Each entry needs to be duplicated exactly.

● **Records from a dataset**:

------------------------------------------------

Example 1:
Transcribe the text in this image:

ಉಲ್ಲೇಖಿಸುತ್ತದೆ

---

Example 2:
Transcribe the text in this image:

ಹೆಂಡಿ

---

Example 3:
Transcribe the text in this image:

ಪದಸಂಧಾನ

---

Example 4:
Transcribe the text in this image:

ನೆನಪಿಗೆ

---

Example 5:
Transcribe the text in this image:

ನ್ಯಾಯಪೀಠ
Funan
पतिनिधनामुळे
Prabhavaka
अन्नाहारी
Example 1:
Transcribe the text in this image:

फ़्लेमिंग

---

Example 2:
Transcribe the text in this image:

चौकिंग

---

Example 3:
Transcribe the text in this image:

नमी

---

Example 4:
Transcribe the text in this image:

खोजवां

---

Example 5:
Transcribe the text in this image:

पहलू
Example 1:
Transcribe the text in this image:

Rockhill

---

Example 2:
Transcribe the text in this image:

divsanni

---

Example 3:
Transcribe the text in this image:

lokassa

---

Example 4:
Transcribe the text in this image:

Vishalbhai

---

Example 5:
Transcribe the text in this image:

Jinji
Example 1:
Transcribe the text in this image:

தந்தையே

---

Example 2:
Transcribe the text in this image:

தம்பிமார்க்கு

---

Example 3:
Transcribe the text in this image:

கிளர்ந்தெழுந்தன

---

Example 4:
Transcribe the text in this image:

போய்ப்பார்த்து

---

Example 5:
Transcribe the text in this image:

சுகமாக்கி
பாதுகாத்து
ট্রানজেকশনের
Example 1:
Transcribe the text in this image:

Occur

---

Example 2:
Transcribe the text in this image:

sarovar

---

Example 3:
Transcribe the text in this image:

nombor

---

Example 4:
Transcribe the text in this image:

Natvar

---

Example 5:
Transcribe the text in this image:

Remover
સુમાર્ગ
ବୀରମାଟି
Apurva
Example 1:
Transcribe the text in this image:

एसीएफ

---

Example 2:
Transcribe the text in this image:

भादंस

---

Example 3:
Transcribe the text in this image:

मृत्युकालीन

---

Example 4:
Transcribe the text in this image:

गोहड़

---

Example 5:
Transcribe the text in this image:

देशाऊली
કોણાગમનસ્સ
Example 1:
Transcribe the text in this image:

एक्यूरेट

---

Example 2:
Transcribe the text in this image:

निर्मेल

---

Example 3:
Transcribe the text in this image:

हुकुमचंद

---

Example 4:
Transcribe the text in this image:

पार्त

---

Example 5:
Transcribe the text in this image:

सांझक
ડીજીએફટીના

------------------------------------------------

● **RESULT FOR THIS EXERCISE**:
Example 1:
Transcribe the text in this image:

ಉಲ್ಲೇಖಿಸುತ್ತದೆ

---

Example 2:
Transcribe the text in this image:

ಹೆಂಡಿ

---

Example 3:
Transcribe the text in this image:

ಪದಸಂಧಾನ

---

Example 4:
Transcribe the text in this image:

ನೆನಪಿಗೆ

---

Example 5:
Transcribe the text in this image:

ನ್ಯಾಯಪೀಠ
Funan
पतिनिधनामुळे
Prabhavaka
अन्नाहारी
Example 1:
Transcribe the text in this image:

फ़्लेमिंग

---

Example 2:
Transcribe the text in this image:

चौकिंग

---

Example 3:
Transcribe the text in this image:

नमी

---

Example 4:
Transcribe the text in this image:

खोजवां

---

Example 5:
Transcribe the text in this image:

पहलू
Example 1:
Transcribe the text in this image:

Rockhill

---

Example 2:
Transcribe the text in this image:

divsanni

---

Example 3:
Transcribe the text in this image:

lokassa

---

Example 4:
Transcribe the text in this image:

Vishalbhai

---

Example 5:
Transcribe the text in this image:

Jinji
Example 1:
Transcribe the text in this image:

தந்தையே

---

Example 2:
Transcribe the text in this image:

தம்பிமார்க்கு

---

Example 3:
Transcribe the text in this image:

கிளர்ந்தெழுந்தன

---

Example 4:
Transcribe the text in this image:

போய்ப்பார்த்து

---

Example 5:
Transcribe the text in this image:

சுகமாக்கி
பாதுகாத்து
ট্রানজেকশনের
Example 1:
Transcribe the text in this image:

Occur

---

Example 2:
Transcribe the text in this image:

sarovar

---

Example 3:
Transcribe the text in this image:

nombor

---

Example 4:
Transcribe the text in this image:

Natvar

---

Example 5:
Transcribe the text in this image:

Remover
સુમાર્ગ
ବୀରମାଟି
Apurva
Example 1:
Transcribe the text in this image:

एसीएफ

---

Example 2:
Transcribe the text in this image:

भादंस

---

Example 3:
Transcribe the text in this image:

मृत्युकालीन

---

Example 4:
Transcribe the text in this image:

गोहड़

---

Example 5:
Transcribe the text in this image:

देशाऊली
કોણાગમનસ્સ
Example 1:
Transcribe the text in this image:

एक्यूरेट

---

Example 2:
Transcribe the text in this image:

निर्मेल

---

Example 3:
Transcribe the text in this image:

हुकुमचंद

---

Example 4:
Transcribe the text in this image:

पार्त

---

Example 5:
Transcribe the text in this image:

सांझक
ડીજીએફટીના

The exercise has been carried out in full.